PROVIDED DATA
####################
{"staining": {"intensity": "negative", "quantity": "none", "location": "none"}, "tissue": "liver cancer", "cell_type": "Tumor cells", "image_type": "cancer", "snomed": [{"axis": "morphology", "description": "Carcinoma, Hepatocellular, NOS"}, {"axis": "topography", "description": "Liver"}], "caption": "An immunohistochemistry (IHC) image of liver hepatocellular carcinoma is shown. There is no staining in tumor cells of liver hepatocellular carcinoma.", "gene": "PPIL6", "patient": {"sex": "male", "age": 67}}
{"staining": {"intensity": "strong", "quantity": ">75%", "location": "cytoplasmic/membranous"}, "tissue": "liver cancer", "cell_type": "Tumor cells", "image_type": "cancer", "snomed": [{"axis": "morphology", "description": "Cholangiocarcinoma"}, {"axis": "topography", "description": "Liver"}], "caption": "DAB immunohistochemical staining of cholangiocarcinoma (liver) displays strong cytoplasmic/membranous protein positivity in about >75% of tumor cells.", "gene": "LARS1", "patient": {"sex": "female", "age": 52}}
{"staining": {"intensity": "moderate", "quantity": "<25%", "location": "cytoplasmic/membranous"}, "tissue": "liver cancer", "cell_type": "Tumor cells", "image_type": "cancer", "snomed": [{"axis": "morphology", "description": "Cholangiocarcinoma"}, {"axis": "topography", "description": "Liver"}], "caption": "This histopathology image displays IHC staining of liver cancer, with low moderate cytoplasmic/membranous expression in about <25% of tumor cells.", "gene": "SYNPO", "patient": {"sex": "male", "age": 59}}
####################
EXERCISE GOAL
Only the lines from the start of the material through the line containing "immunohistochemical staining of" should be repeated, and they should be repeated exactly.

ANSWER AREA
{"staining": {"intensity": "negative", "quantity": "none", "location": "none"}, "tissue": "liver cancer", "cell_type": "Tumor cells", "image_type": "cancer", "snomed": [{"axis": "morphology", "description": "Carcinoma, Hepatocellular, NOS"}, {"axis": "topography", "description": "Liver"}], "caption": "An immunohistochemistry (IHC) image of liver hepatocellular carcinoma is shown. There is no staining in tumor cells of liver hepatocellular carcinoma.", "gene": "PPIL6", "patient": {"sex": "male", "age": 67}}
{"staining": {"intensity": "strong", "quantity": ">75%", "location": "cytoplasmic/membranous"}, "tissue": "liver cancer", "cell_type": "Tumor cells", "image_type": "cancer", "snomed": [{"axis": "morphology", "description": "Cholangiocarcinoma"}, {"axis": "topography", "description": "Liver"}], "caption": "DAB immunohistochemical staining of cholangiocarcinoma (liver) displays strong cytoplasmic/membranous protein positivity in about >75% of tumor cells.", "gene": "LARS1", "patient": {"sex": "female", "age": 52}}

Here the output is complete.